Binwalk is a tool for analyzing and extracting firmware images. It is commonly used by security researchers and digital forensics experts to analyze the contents of embedded devices and extract hidden files, firmware components, and other hidden data. Binwalk can be found by default on Kali Linux and can be found on GitHub.
Binwalk uses a signature-based approach to identify file formats within firmware images. It scans the image and compares the contents to a database of known signatures to identify specific file types. This allows Binwalk to identify and extract files even if they have been compressed, encrypted, or otherwise obfuscated.
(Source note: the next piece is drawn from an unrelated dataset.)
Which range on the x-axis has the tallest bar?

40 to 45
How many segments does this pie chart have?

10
One of the key features of Binwalk is its ability to recursively scan firmware images and extract multiple levels of data. For example, if an image contains a compressed file, Binwalk can extract the compressed file and then scan the contents to identify any further embedded files. This makes Binwalk a powerful tool for uncovering hidden data and information within firmware images.
In addition to its signature-based scanning and extraction capabilities, Binwalk also includes several other features that make it a useful tool for firmware analysis. These features include the ability to display and manipulate file metadata, carve data from raw image files, and generate entropy plots to help identify encrypted or compressed data.
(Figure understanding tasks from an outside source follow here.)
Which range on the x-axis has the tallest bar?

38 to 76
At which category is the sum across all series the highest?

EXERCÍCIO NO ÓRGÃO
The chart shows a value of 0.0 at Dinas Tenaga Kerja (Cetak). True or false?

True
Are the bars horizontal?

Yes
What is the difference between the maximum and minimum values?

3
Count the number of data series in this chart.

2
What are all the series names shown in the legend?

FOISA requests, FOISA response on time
Looking at some examples from firmware found on the internet we can do some interesting things.
Example: Firmware for the Linksys EA2700 Router
Figure 1: running binwalk on the EA2700 firmware, we see the binary is gzip compressed, using little endian, and is using Squash as its file system.
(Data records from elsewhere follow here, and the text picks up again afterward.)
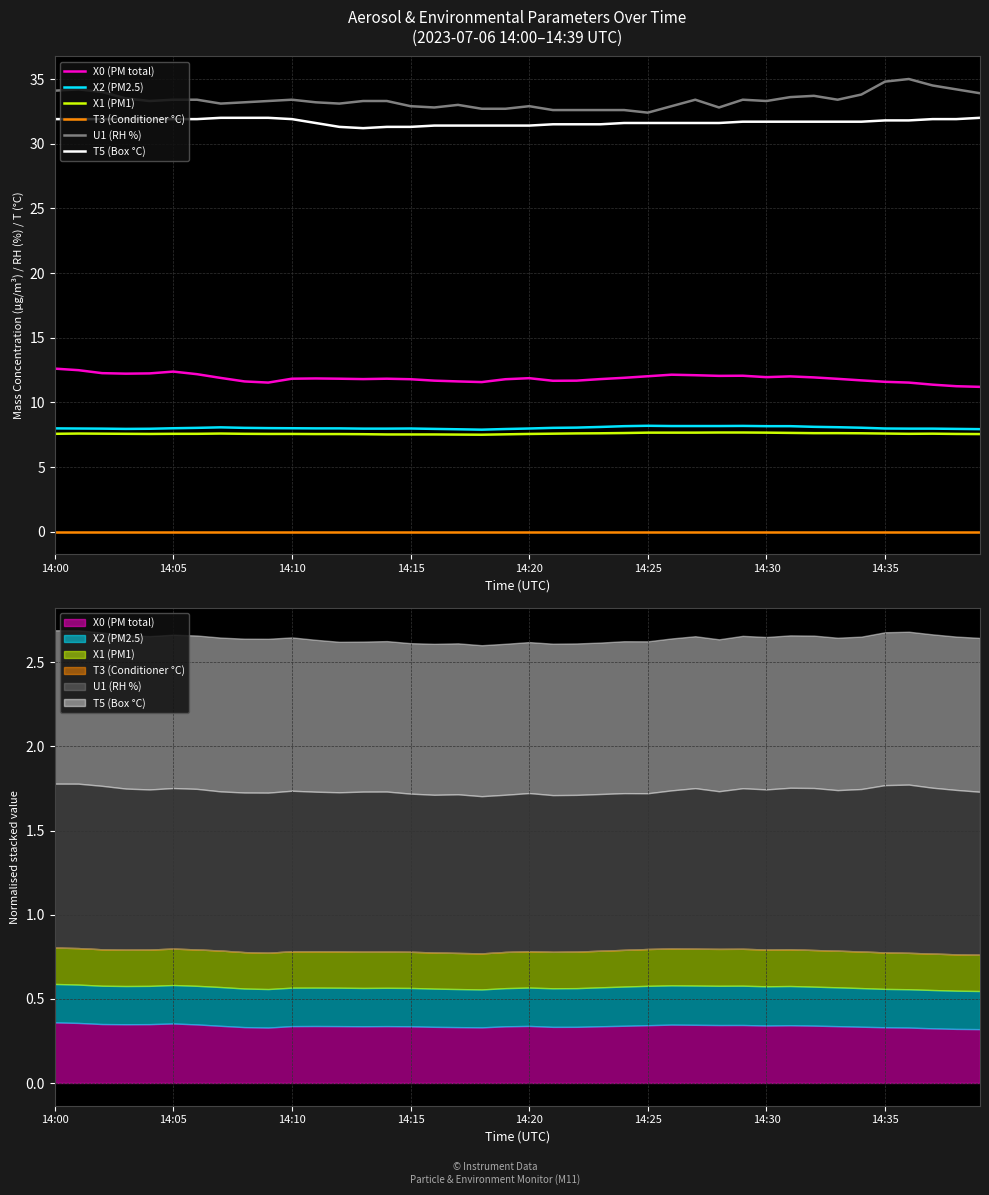

What position from the left is 14:15?

4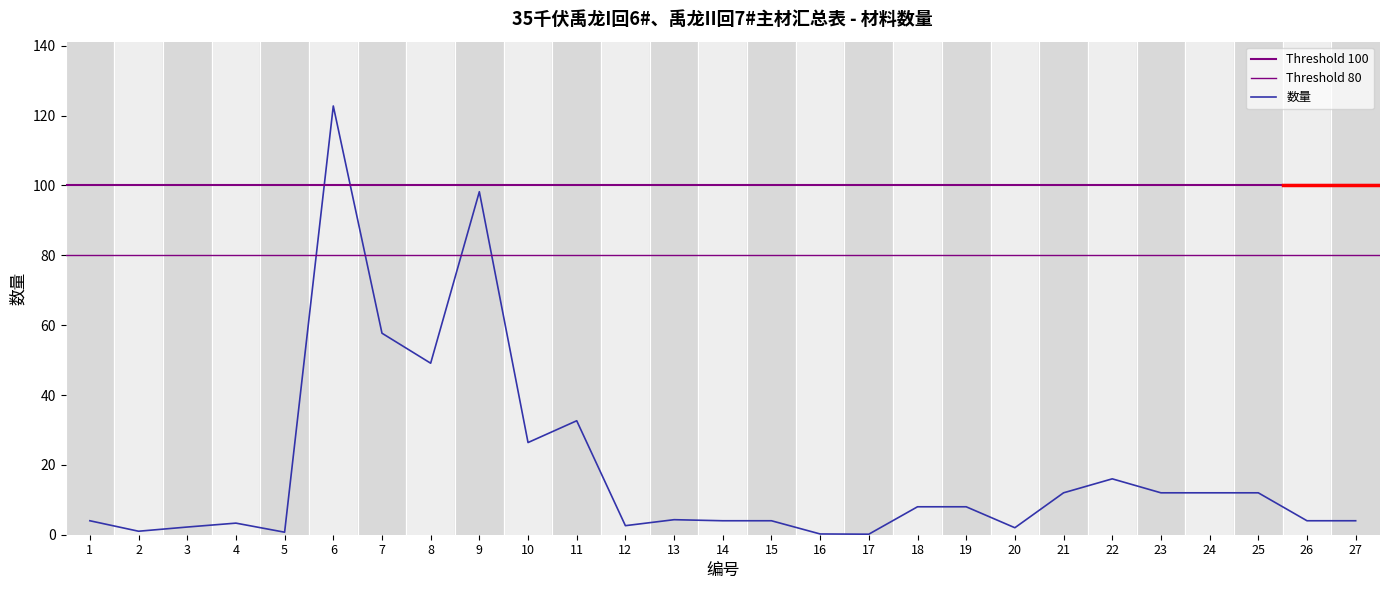

What is the value of the 5th point from the left?

0.7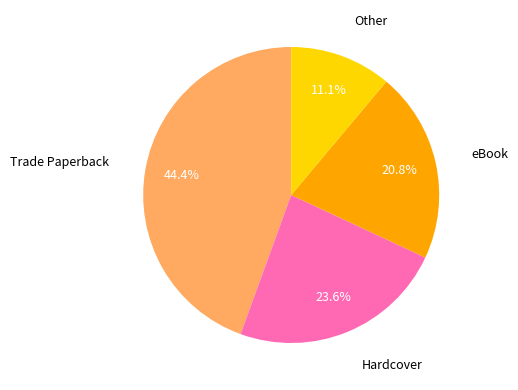

Count the number of slices in the pie.

4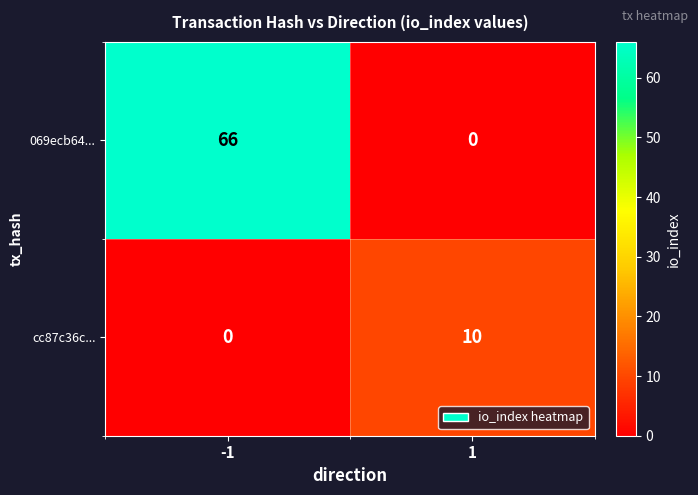

Which series has the largest total across all categories?

069ecb64...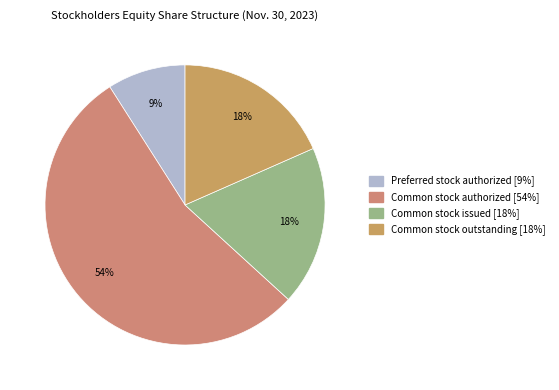

Is the sum of Common stock outstanding and Preferred stock authorized greater than half?

No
Figure 2: entropy, specifically compressed or encrypted data in the binary.
Figure 3: Entropy graph generated by binwalk
Figure 4: using extract flag used to extract known file systems and kernel information from the binary.
Figure 5: extracted firmware directory
Figure 6: running binwalk on ‘piggy’; likely the kernel. This file shows the kernel version being 2.6.22.
Figure 7: squashfs directory listing all the directories of the EA2700 firmware.
Figure 8: the /bin directory of the EA 2700 firmware.
Figure 9: /www directory and files of the EA 2700 firmware.
Figure 10: A quick map and sampling from Shodan of Linksys EA 2700 devices on the internet.
Overall, Binwalk is a powerful and versatile tool that is widely used in the firmware analysis and digital forensics communities. Whether you are a security researcher, digital forensics expert, or just interested in understanding the contents of firmware images, Binwalk is a tool worth checking out.